O populismo é o exato oposto da racionalidade, demonstra o Brexit. Como escreveu David Cassidy, da “New Yorker”, os seus partidários não ouviram a City, o ministro das Finanças, o Banco da Inglaterra, o FMI, o governo americano e uma infinidade de grandes economistas e empresários. Ao contrário do que diz toda essa gente respeitável, os adeptos do “Leave” acreditam que o Reino Unido poderá se tornar uma Noruega ou uma Suíça, países que rejeitaram a integração com o bloco, mas se beneficiam de um status especial com as nações da UE.
É um engano. A economia do Reino Unido, além de ser bem maior do que a norueguesa e suíça, é baseada na exportação de manufaturados que perderão o acesso sem barreiras ao maior mercado do planeta. Mercado, aliás, que está para integrar-se ao americano. UE e Estados Unidos negociam a criação da maior zona de livre comércio do mundo -- e o Reino Unido ficará fora dela. Muito inteligente.
A massa ignara que votou pela saída do bloco europeu deixou-se levar pelo discurso estúpido de Nigel Farage e asnos do Partido Conservador, sem se dar conta de que a integração à UE foi determinante para tirar o país da recessão na década de 80 e empurrar ladeira acima a economia britânica nos anos que se seguiram. O thatcherismo não teria dado resultados tão espetaculares sem a adesão ao bloco, apesar de todas as bravatas da Dama de Ferro.
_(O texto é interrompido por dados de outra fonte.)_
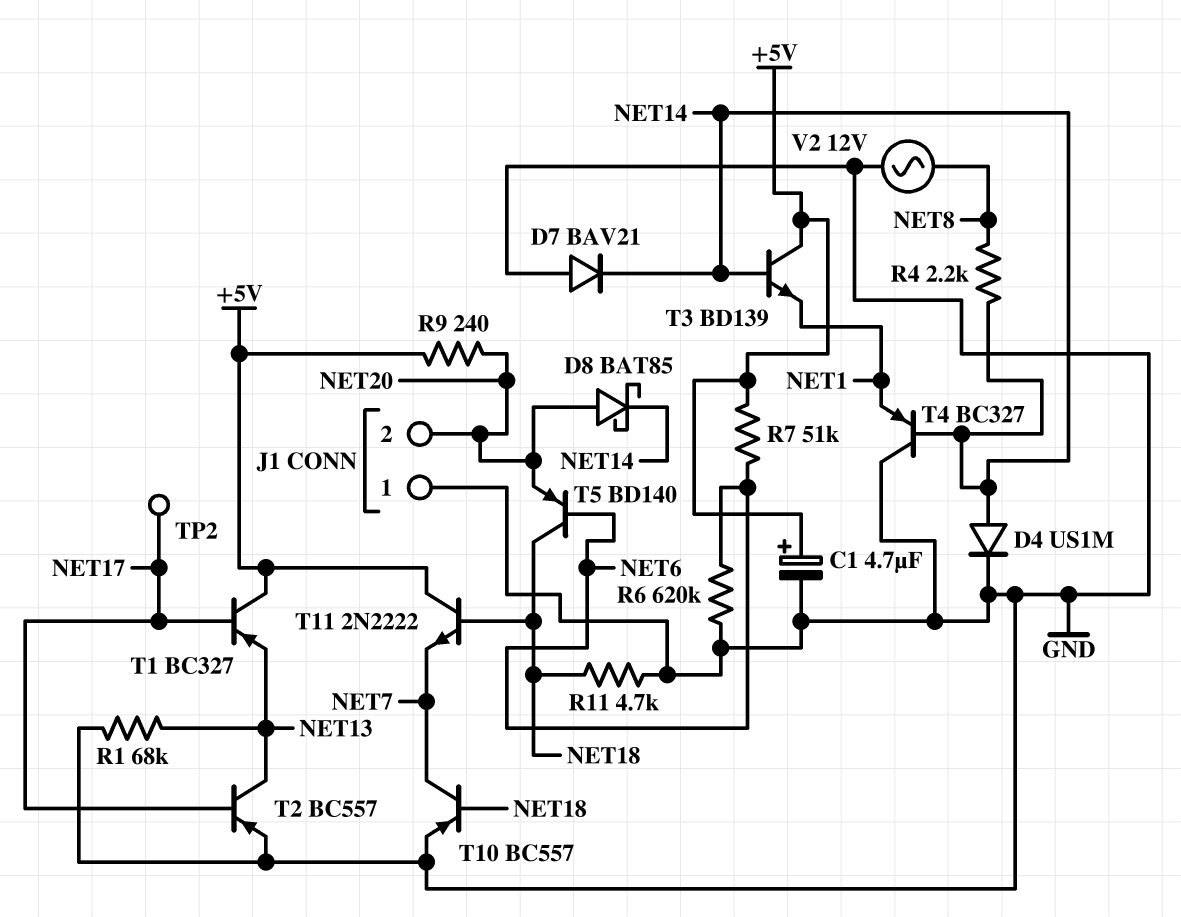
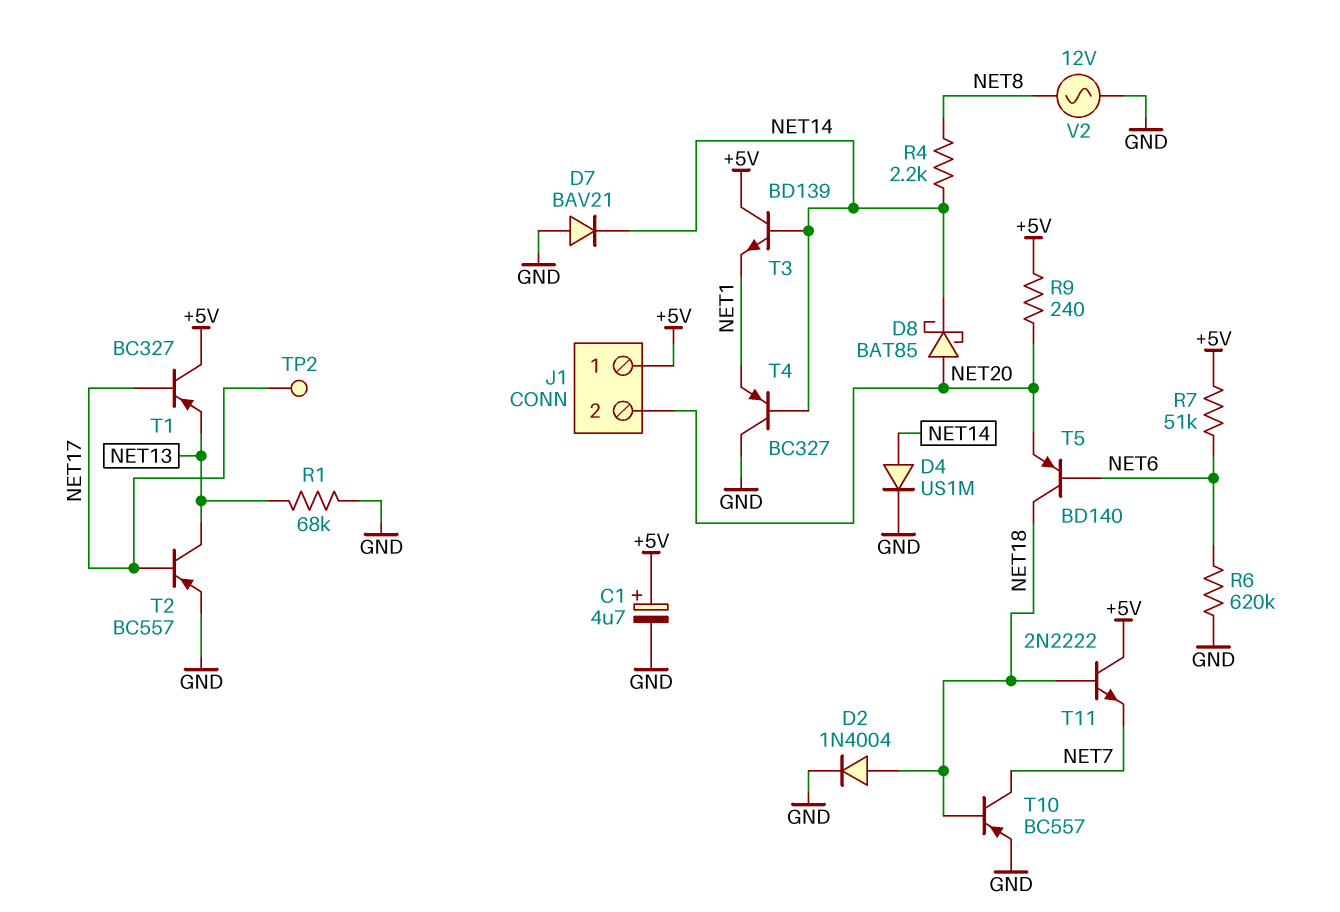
D2: none -> diode 1N4004 (A NET18, K GND)
J1 pin 1: GND -> +5V
R11: 4.7k (GND, NET18) -> none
A burocracia da UE é exasperante? Sim. A adoção do euro, sem união fiscal, foi desastrosa? Sim. A crise iniciada em 2008 continua a bater forte, em especial no Sul do continente? Sim. Os tropeços, contudo, não apagam o fato de que o bloco europeu é um sucesso político -- amalgamou nações historicamente inimigas -- e econômico. Não há um país que tenha empobrecido por causa da UE. Ela propiciou e acelerou o enriquecimento de todos, absolutamente todos, que a integram. O Reino Unido não ficará pobre, mas enriquecerá menos no seu esplêndido isolamento. A queda do valor da libra é o sinal mais evidente do futuro britânico.
A saída da UE também causará um problemão interno. Escócia e Irlanda do Norte votaram majoritariamente na permanência do Reino Unido no bloco. Em 2014, no plebiscito que definiu que os escoceses continuariam ligados à Inglaterra, um forte argumento utilizado nesse sentido foi dado pela UE. Os principais líderes europeus afirmaram que, se a Escócia saísse do Reino Unido, ela dificilmente seguiria no bloco. Agora, a Escócia está fora da UE, por causa do atrelamento à Inglaterra. Escoceses já recomeçam a falar em independência, dessa vez para voltarem ao bloco. Na Irlanda do Norte, por seu turno, o Sinn Fein, o partido nacionalista, quer um referendo para uni-la à Irlanda, que ficou rica graças à UE.
A ironia, nota David Cassidy, é que o Reino Unido corre o risco de se esfacelar do ponto de vista político antes de se desligar do bloco europeu, processo que deve demorar alguns anos para completar-se.
Populistas são, acima de tudo, idiotas.